“Nothing personal” is a familiar phrase in family owned businesses. The intent is clear: run the family business like a business, not a family. So often, however, family business decisions do become personal and family members end up hurt or angry. The danger point lies not so much in the actual decisions but in the decision making process. Often the decision is sound but the process is flawed.
One example is that of “undivided” land and mineral rights. If the family business includes assets of land or mineral rights with clear title, the business is free to sell the asset. By contrast, when family members own the asset as individuals, the asset cannot be sold without the signatures of all the individual owners. When an asset is owned by more than one person none of the owners are free to sell their interest until they “divide” and legally describe the asset or all sign off on the sale. Deeds and Titles that fit this description are considered “clouded” and until the cloud is cleared up the sale is not legal. Many family members do not understand this and assume they could sell their portion of the asset whenever they wish. Often enough when there is a need for money or the value has increased one or more members decide to sell. There is shock and then anger at hearing “no can do”.
These misunderstandings all too often give rise to family arguments, bitterness and alienation. Inevitably one of the owners or, in the case of inheritance, one of the heirs demands their rights and threatens to sue. The rest of the owners are put in a bind if they do not agree to sell the entire asset: blocking the sale would set off a firestorm of negative family dynamics.

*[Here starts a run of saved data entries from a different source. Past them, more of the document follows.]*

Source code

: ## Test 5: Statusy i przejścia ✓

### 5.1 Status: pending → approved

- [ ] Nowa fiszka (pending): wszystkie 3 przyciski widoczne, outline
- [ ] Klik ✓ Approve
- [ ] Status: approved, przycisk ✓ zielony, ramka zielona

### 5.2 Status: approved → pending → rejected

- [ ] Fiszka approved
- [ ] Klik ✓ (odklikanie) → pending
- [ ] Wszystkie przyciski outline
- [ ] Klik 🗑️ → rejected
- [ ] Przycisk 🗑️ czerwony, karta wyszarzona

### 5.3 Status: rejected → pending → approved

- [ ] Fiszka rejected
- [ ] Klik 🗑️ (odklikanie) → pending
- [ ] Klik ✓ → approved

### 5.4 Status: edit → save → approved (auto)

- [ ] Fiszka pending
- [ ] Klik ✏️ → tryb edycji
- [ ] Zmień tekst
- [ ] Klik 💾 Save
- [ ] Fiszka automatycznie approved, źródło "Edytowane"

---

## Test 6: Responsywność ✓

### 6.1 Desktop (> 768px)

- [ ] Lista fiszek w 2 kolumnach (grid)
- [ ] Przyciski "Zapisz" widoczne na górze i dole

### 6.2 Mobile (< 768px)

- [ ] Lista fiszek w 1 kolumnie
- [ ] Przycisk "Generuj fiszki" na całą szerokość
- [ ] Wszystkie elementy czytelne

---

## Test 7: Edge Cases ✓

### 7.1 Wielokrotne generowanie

Therefore: educate your board and all the owners of your family business about these matters and make sure solutions are in place before the situation ever arises. There are three easy standard solutions.
If the asset is to remain undivided, the Chief Executive of the family business and the board make the decision about whether and when to sell company assets.
If the asset is to remain undivided but one or more of the owners wish to sell their portion, the other owners agree to buy it at fair market value and all the owners agree to a method of determining that value.
If the asset is to be divided, everybody will end up owning their portion and will be free to do with it as the wish.
And do not forget to consult both your attorney and your accountant when you establish
these procedures as well as when you utilize them. Let there be peace in the valley!